Does the Secretary of State accept the finding of the High Pay Commission that in the year to last autumn—on his watch—the pay of FTSE 100 directors increased by 49%, whereas average incomes rose by only 2.7%? Does that not make the case for a permanent body on high pay to ensure that companies reflect the social obligations that they owe to all of us?
As I understand it, the commission is in the process of encouraging the establishment of a monitoring body of that kind. That is not governmental or Government financed, but it would be a very useful institution in helping us to understand the trends.
Does my right hon. Friend agree that crony corporatism, high taxes and high regulation are as unjust, if not more so, than some of the problems he has set out today? Will he pay as much attention to dealing with those things as he is to dealing with the issues he set out?
I am not terribly comfortable with the phrase “crony corporatism”, but my hon. Friend refers specifically to directors serving on each other’s boards. We have looked at the facts on that. There are few examples of reciprocal agreements, but there are cases— 50 out of 1,000 or something of that order—in which directors serve on the board of another company. We are looking at how we can limit that, because it creates a somewhat more incestuous environment and lacks the diversity we are seeking.

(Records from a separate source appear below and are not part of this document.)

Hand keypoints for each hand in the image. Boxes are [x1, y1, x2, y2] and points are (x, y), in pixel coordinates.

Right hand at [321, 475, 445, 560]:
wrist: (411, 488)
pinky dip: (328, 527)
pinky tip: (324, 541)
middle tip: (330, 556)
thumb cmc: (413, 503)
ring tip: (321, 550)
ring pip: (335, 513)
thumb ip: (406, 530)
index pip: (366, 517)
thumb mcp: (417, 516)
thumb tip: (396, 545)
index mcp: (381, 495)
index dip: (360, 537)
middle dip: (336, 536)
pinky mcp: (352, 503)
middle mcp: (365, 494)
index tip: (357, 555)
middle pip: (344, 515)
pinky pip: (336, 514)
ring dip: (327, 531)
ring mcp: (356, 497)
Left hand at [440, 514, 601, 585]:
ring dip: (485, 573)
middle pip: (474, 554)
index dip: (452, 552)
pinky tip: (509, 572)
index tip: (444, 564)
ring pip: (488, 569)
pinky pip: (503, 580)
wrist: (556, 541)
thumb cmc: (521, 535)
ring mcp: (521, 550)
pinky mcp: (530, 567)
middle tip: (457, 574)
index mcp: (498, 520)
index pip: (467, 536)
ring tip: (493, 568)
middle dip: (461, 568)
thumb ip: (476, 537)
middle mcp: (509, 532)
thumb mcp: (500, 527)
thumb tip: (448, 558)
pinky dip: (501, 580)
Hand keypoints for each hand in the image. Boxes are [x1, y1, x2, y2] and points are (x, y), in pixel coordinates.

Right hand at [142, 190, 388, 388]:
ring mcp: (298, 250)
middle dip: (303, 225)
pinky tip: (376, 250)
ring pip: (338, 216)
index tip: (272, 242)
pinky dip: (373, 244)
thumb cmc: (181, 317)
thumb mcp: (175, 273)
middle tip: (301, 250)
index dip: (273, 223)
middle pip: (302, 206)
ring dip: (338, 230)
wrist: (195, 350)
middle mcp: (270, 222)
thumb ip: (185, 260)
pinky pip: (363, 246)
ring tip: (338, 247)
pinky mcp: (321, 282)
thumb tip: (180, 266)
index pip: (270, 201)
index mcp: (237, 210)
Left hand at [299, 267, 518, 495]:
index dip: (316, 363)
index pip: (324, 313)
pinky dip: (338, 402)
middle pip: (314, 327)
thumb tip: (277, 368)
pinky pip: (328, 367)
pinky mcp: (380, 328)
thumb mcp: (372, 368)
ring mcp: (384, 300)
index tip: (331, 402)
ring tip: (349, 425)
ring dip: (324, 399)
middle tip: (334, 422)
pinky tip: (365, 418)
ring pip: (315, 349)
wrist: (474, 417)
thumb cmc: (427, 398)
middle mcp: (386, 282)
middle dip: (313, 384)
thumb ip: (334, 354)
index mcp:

It is often not the management or those in executive roles who get the highest pay packages, particularly in the financial sector. For example, I have heard a rumour that at least one of the traders at RBS is going to get a higher bonus than Stephen Hester. Will the Minister tell us whether his proposals, particularly on transparency, will cover traders too?
The hon. Lady is quite right: there is a different pay structure in investment banks, because of the problems that she describes. The Chancellor has already initiated action, in the form of a proposed regulation through the Financial Services Authority which will require financial institutions to declare the highest pay of employees who are not on the boards of those companies.
The Secretary of State must be extremely happy. The liberal, left-wing clap-trap that he has announced today—which even Labour did not do, in 13 years—has somehow got through the coalition in the hope of a good headline. It has done nothing to increase growth or employment in this country. Is he a happy man?
I am actually. I realise that when I first raised the issue of responsible capitalism 18 months ago, I was denounced in parts of the press as a Marxist. I thought I had left that behind, but apparently not.
I am sure that my constituents will be absolutely delighted with the arrangements for more transparency and, in particular, increased shareholder power. I wonder whether the Secretary of State will consider the fact that Somerset county council has imposed a pay freeze and is making people redundant—indeed, it sends me a Christmas card, at the same time as it is shutting libraries and slashing youth services—and is now considering abandoning youth carers, to save a paltry £70,000. Will he consider applying exactly the same principles of transparency and shareholder power—or in this case taxpayer power—to councils and their pay and bonuses arrangements for senior management?
Mercifully, I am not responsible for local government, but there are certainly moves afoot, which my hon. Friend is aware of, to ensure much greater transparency in pay. Will Hutton prepared a report for Government with some good recommendations, which include those she mentioned.